Countless hours of back-breaking work.
And what is it worth? In its final form, few people will read it. The final product will be 90,000 words, it will be about 300 pages long. Who will read this beast of a document? No one really. There is a funny joke that only 5 people will read your PhD: (i) your examiner, (ii) your supervisor, (iii) you, (iv) your proofreader, and (v) your dog. No one really cares about reading PhDs. It is more a mark of honour, a symbol. Every doctor and professor will have finished a PhD. But the important part is publishing from your PhD, then people will actually read it.

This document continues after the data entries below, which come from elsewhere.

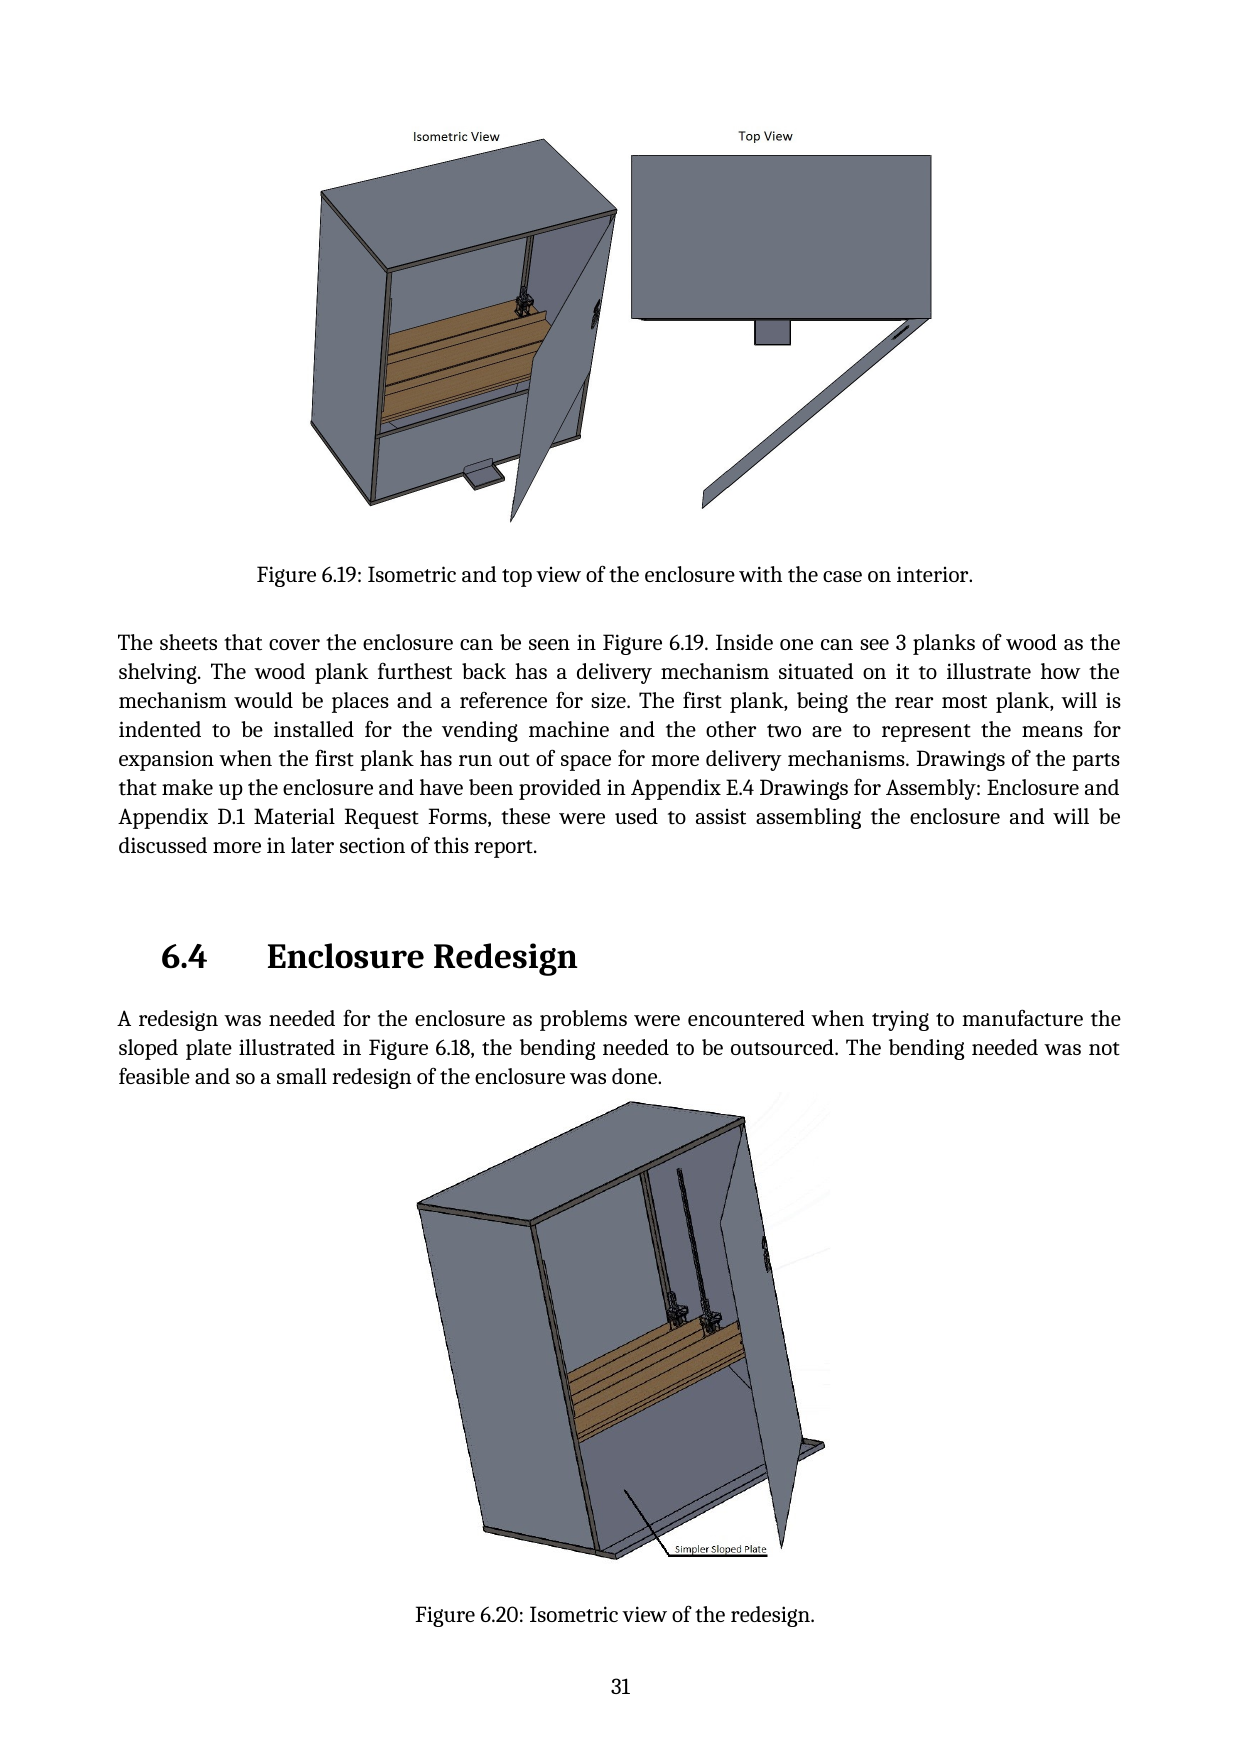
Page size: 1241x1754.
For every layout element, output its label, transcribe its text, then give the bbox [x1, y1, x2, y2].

text Figure 6.20: Isometric view of the redesign. [118, 1602, 1112, 1628]
text A redesign was needed for the enclosure as problems were encountered when trying to manufacture the sloped plate illustrated in Figure 6.18, the bending needed to be outsourced. The bending needed was not feasible and so a small redesign of the enclosure was done. [117, 1006, 1122, 1090]
picture [409, 1092, 831, 1567]
text The sheets that cover the enclosure can be seen in Figure 6.19. Inside one can see 3 planks of wood as the shelving. The wood plank furthest back has a delivery mechanism situated on it to illustrate how the mechanism would be places and a reference for size. The first plank, being the rear most plank, will is indented to be installed for the vending machine and the other two are to represent the means for expansion when the first plank has run out of space for more delivery mechanisms. Drawings of the parts that make up the enclosure and have been provided in Appendix E.4 Drawings for Assembly: Enclosure and Appendix D.1 Material Request Forms, these were used to assist assembling the enclosure and will be discussed more in later section of this report. [117, 630, 1122, 859]
text Figure 6.19: Isometric and top view of the enclosure with the case on interior. [118, 562, 1112, 588]
subtitle 6.4 Enclosure Redesign [118, 937, 1122, 978]
picture [300, 118, 941, 527]
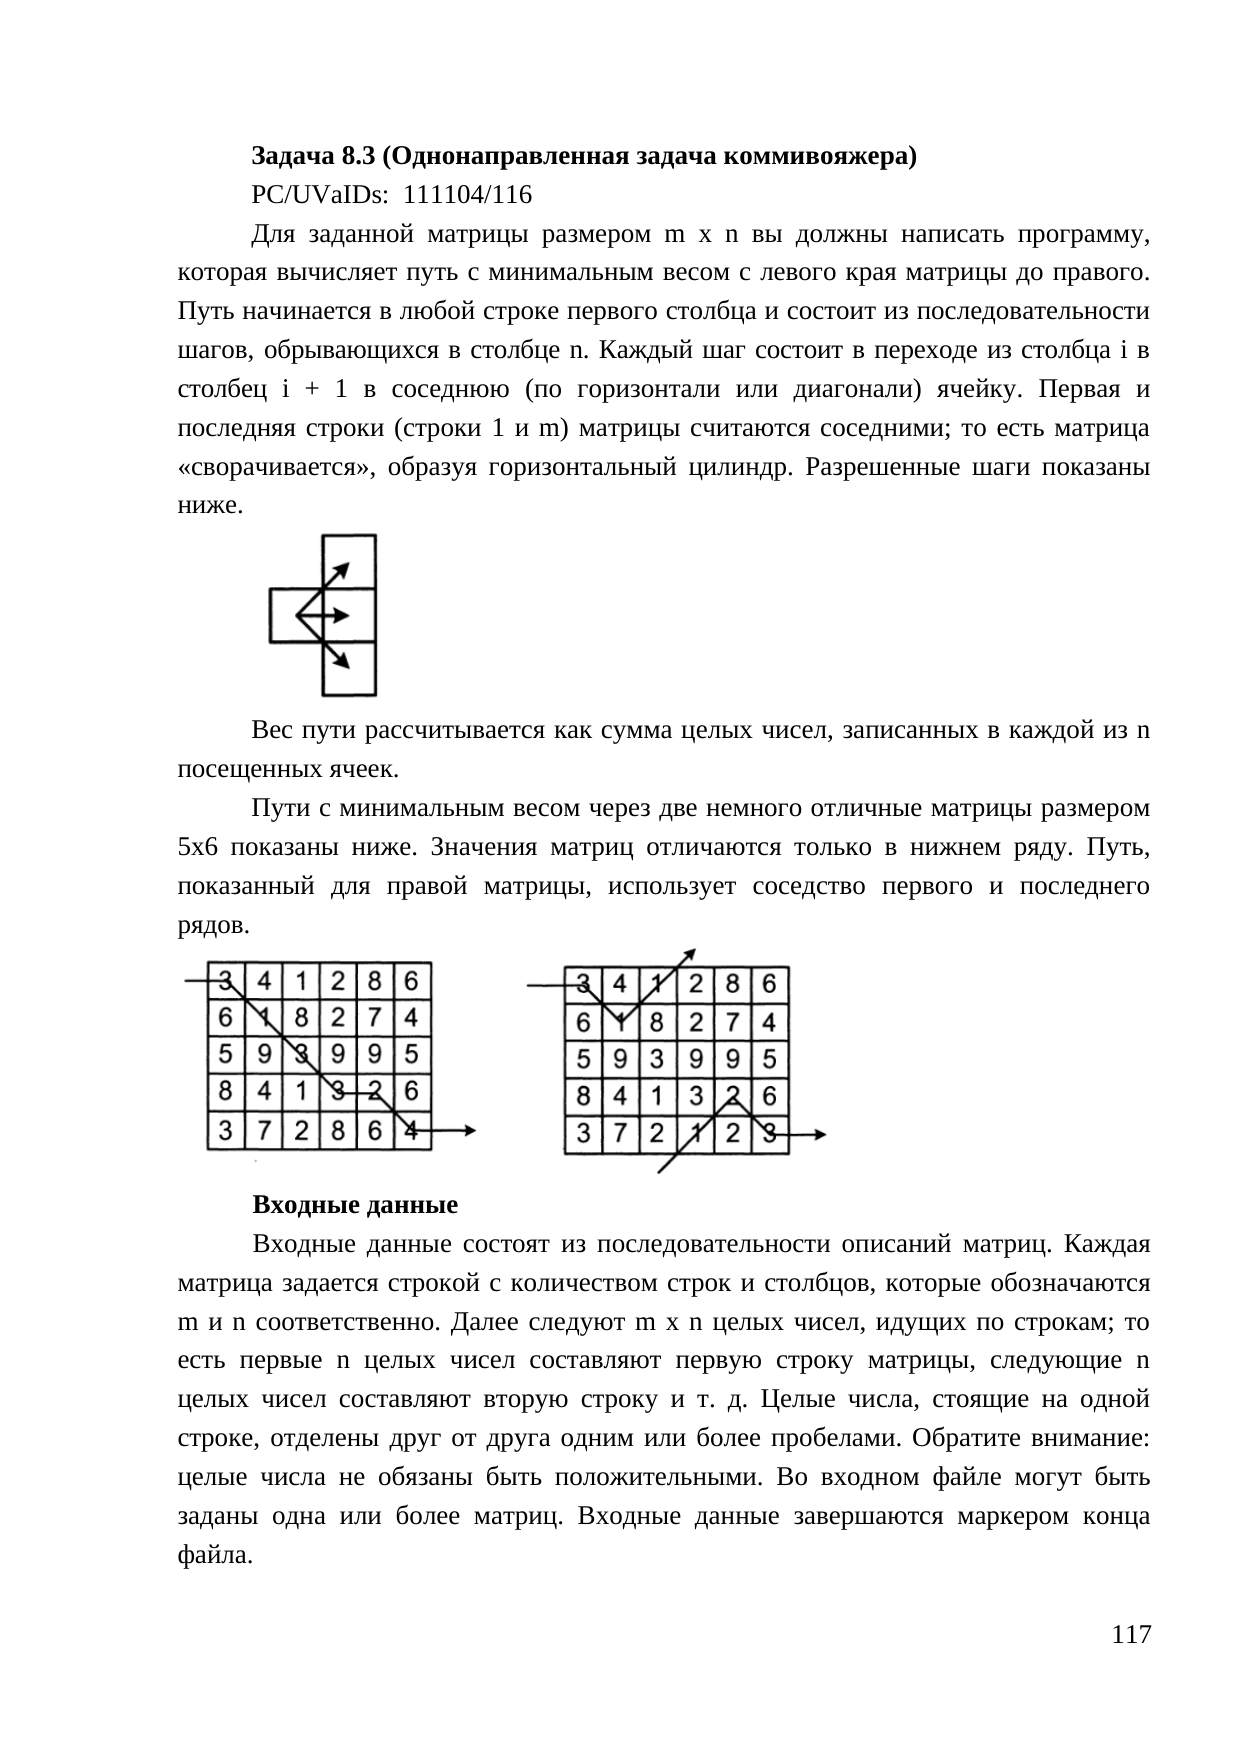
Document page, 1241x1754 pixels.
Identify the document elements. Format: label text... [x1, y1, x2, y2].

picture [177, 946, 837, 1181]
text Входные данные состоят из последовательности описаний матриц. Каждая матрица задается строкой с количеством строк и столбцов, которые обозначаются m и n соответственно. Далее следуют m х n целых чисел, идущих по строкам; то есть первые n целых чисел составляют первую строку матрицы, следующие n целых чисел составляют вторую строку и т. д. Целые числа, стоящие на одной строке, отделены друг от друга одним или более пробелами. Обратите внимание: целые числа не обязаны быть положительными. Во входном файле могут быть заданы одна или более матриц. Входные данные завершаются маркером конца файла. [177, 1227, 1152, 1569]
subtitle Задача 8.3 (Однонаправленная задача коммивояжера) [177, 139, 1152, 170]
text Вес пути рассчитывается как сумма целых чисел, записанных в каждой из n посещенных ячеек. [177, 713, 1152, 783]
picture [251, 527, 406, 706]
text РС/UVaIDs: 111104/116 [177, 178, 1152, 209]
text Входные данные [177, 1188, 1152, 1219]
text Пути с минимальным весом через две немного отличные матрицы размером 5x6 показаны ниже. Значения матриц отличаются только в нижнем ряду. Путь, показанный для правой матрицы, использует соседство первого и последнего рядов. [177, 791, 1152, 939]
text Для заданной матрицы размером m х n вы должны написать программу, которая вычисляет путь с минимальным весом с левого края матрицы до правого. Путь начинается в любой строке первого столбца и состоит из последовательности шагов, обрывающихся в столбце n. Каждый шаг состоит в переходе из столбца i в столбец i + 1 в соседнюю (по горизонтали или диагонали) ячейку. Первая и последняя строки (строки 1 и m) матрицы считаются соседними; то есть матрица «сворачивается», образуя горизонтальный цилиндр. Разрешенные шаги показаны ниже. [177, 217, 1152, 520]
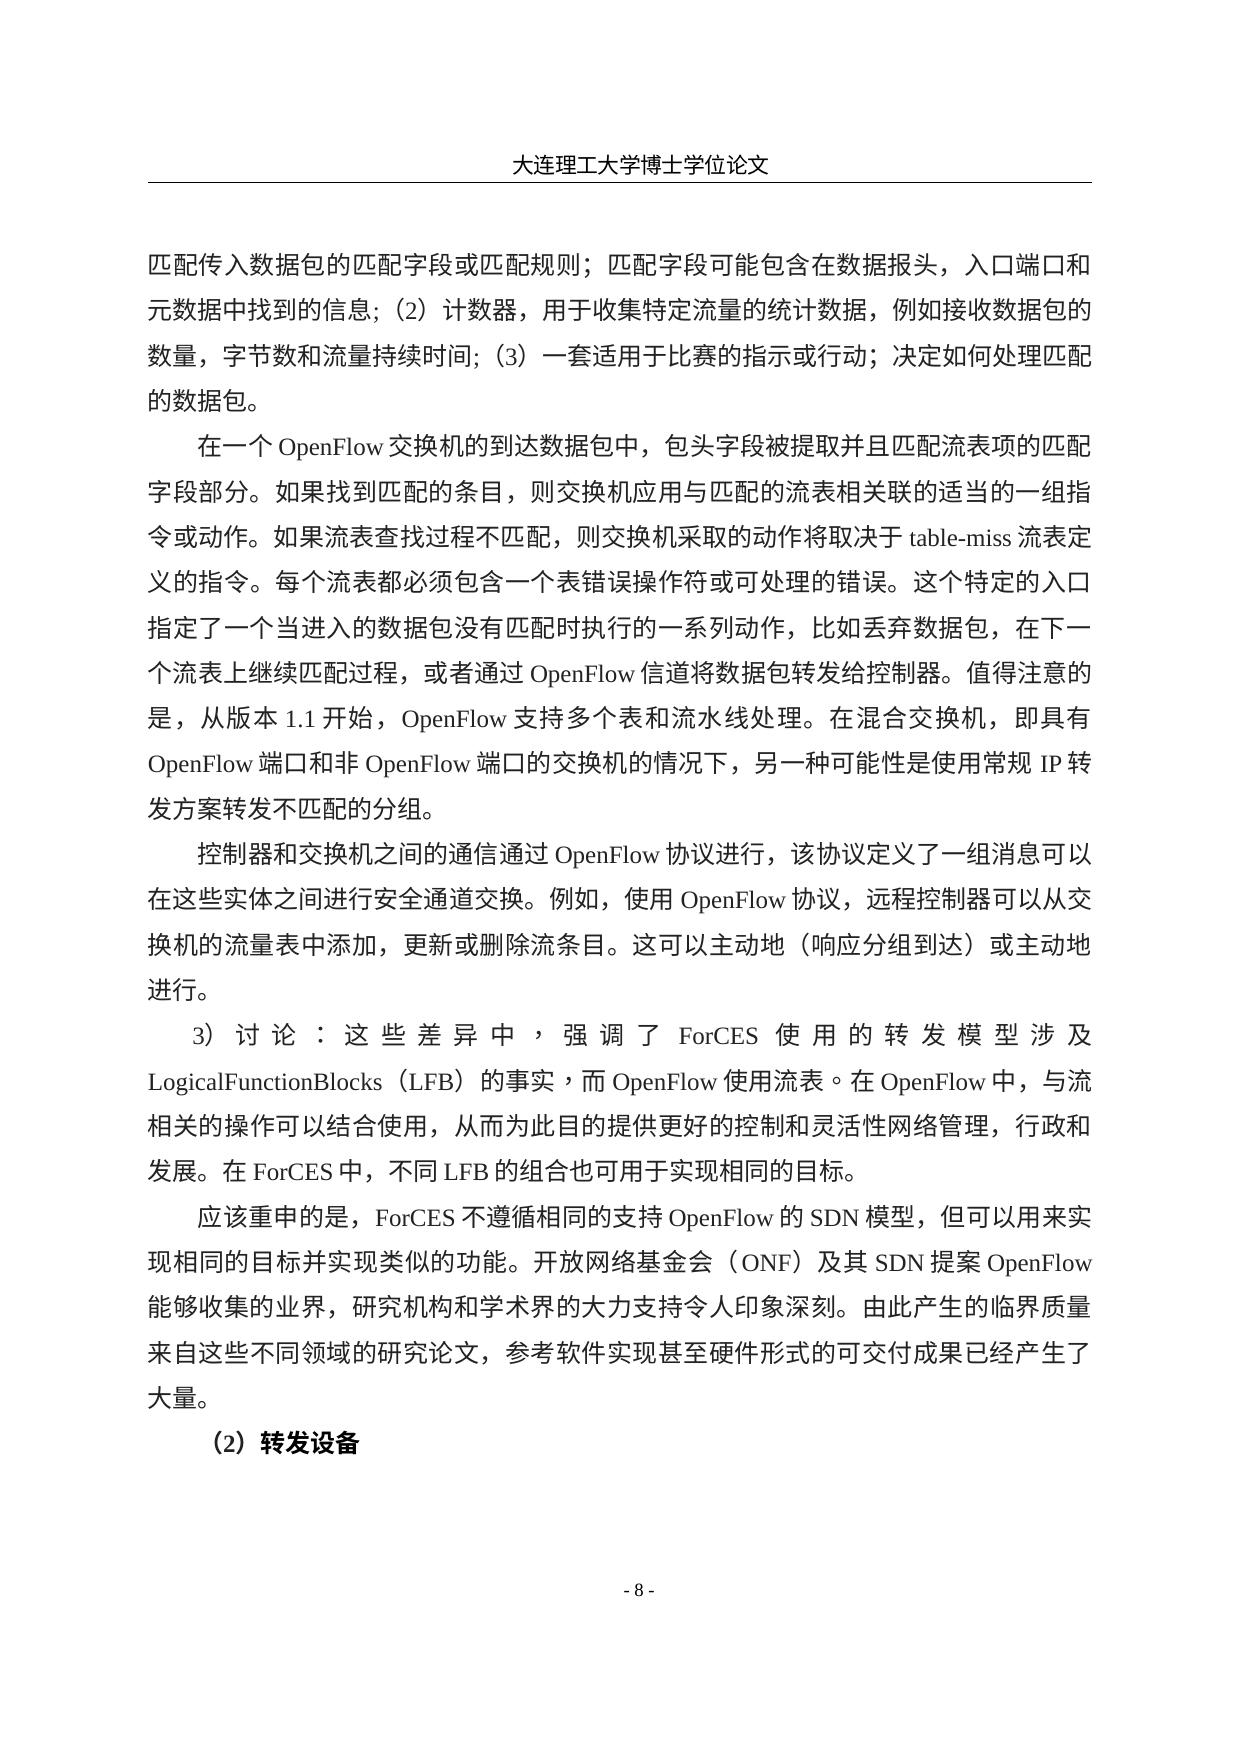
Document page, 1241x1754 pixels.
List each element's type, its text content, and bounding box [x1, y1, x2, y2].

And this produces the question: what is it worth really? If only a symbol, a status, a title, why do it? If people would rather read an article of 20 odd pages, why spend so many hours writing a 300-page document, and sit through countless meetings in which your work gets scrutinised to the smallest detail, why do it?
I am not really sure and at this stage, I think writing a PhD is a type of intellectual masochism.
In the end, you need to be happy with your own choices. We are but a bunch of choices at the end of the day. I made the choice to pursue a PhD. So I need to be happy with the relatively few hours I get a day to not think about the work. I need to be happy with the state of my life because of the countless hours I spend writing this lengthy document.
Yet I feel like it is such a waste. I could spend time writing articles, which would have a much larger impact. I could be writing a novel or practising my Philosophical Counselling, which I am only deepening the theoretical stance I already have in it. But no, I am writing, only writing, 30,000 words away from the finish line. And what a race it has already been.
This post is merely the last thoughts that I could muster after a lengthy day of discussions with my supervisors. It is my own work. The photographs are my own as well, taken with my iPhone.